Máquina mortífera (mas ligeirinha)
O trailer levava a desconfiar que "Homem de Ferro 3" teria mais em comum com o Batman de Nolan - para muitos, o modelo a seguir nas adaptações cinematográficas de super-heróis - do que com as duas aventuras anteriores do alter ego de Tony Stark no grande ecrã. O filme até nos mostra o protagonista a sofrer ataques de ansiedade (consequência directa do confronto alienígena de "Os Vingadores") e a revelar um lado vulnerável que a armadura não disfarça - até porque nem sempre está disponível - enquanto lida com uma ameaça global mais baseada na realidade do que poderia esperar-se (colocando em jogo o terrorismo, a manipulação genética ou o antiamericanismo).
Felizmente, a terceira aventura no cinema do milionário playboy mais popular da Marvel está longe de ser tão sisuda como "O Regresso do Cavaleiro das Trevas" já que Shane Black, o novo realizador de serviço, mantém o tom lúdico e espirituoso da abordagem de Jov Favreau. A mistura de comédia e acção não é estranha vinda de alguém que se estreou na realização com o divertido "Kiss Kiss Bang Bang" (também protagonizado por Robert Downey Jr., ainda a recuperar de uma fase menos feliz da sua carreira) e que tinha escrito "Arma Mortífera".
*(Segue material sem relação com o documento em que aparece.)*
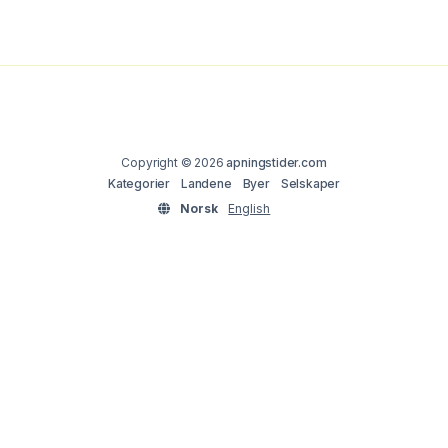
Copyright © 2026
apningstider.com
Kategorier
Landene
Byer
Selskaper
Norsk
English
Um currículo destes permite antever as ambições de "Homem de Ferro 3", mais preocupado em funcionar como filme-pipoca despretensioso e não tanto em mergulhar a fundo nos temas mais densos sugeridos pelo argumento. E se em geral a fórmula funciona (sim, este é um filme de fórmula, o que no caso não é necessariamente mau), Black também deita abaixo alguma força ao apostar numa overdose de gags por vezes intrusivos - por cada diálogo oportuno, com ironia e distanciamento q.b., há outro a intrometer-se na construção de uma tensão dramática que nunca chega verdadeiramente a instalar-se.
"Homem de Ferro 3" tem mais alguns trunfos enquanto espectáculo visual, com o realizador mostrar que, além de ter ouvido para os diálogos, também se sai bem na confecção de sequências de acção empolgantes - e aí o ataque à mansão de Stark ou um habilidoso resgate em queda livre são dignos de menção especial. Menos inspirado, o clímax não só recorre a uma preguiçosa solução deus ex machina (será mais um exemplo de ironia, tendo em conta o super-herói em questão?) como traz à memória os momentos mais estridentes e mecânicos da saga "Transformers" (ainda que Black seja bem mais desenvolto do que Michael Bay na gestão de pancadaria).
O desfecho pouco inventivo também leva a que o destino de Tony Stark (mais uma vez, um protagonista indissociável de Robert Downey Jr.) e Pepper Potts (Gwyneth Paltrow, agora com mais tempo de antena) dificilmente surpreenda, mas ao longo do filme Black preocupa-se em fazer com que a relação evolua face ao apresentado nos episódios anteriores. Os secundários é que não têm a mesma sorte - Don Cheadle e Rebecca Hall, com desempenhos melhores do que as personagens, poderiam facilmente ter ficado de fora, e Ben Kingsley e Guy Pearce são antagonistas aceitáveis mas vítimas de um twist com tanto de curioso como de frustrante.
Entre o conseguido e o nem por isso, "Homem de Ferro 3" ainda acaba por ser entretenimento superior à média blockbuster e uma boa porta de entrada para uma temporada cheia deles - só não é o tal grande filme de uma saga que continua, mais uma vez, à sombra das de outros companheiros de editora.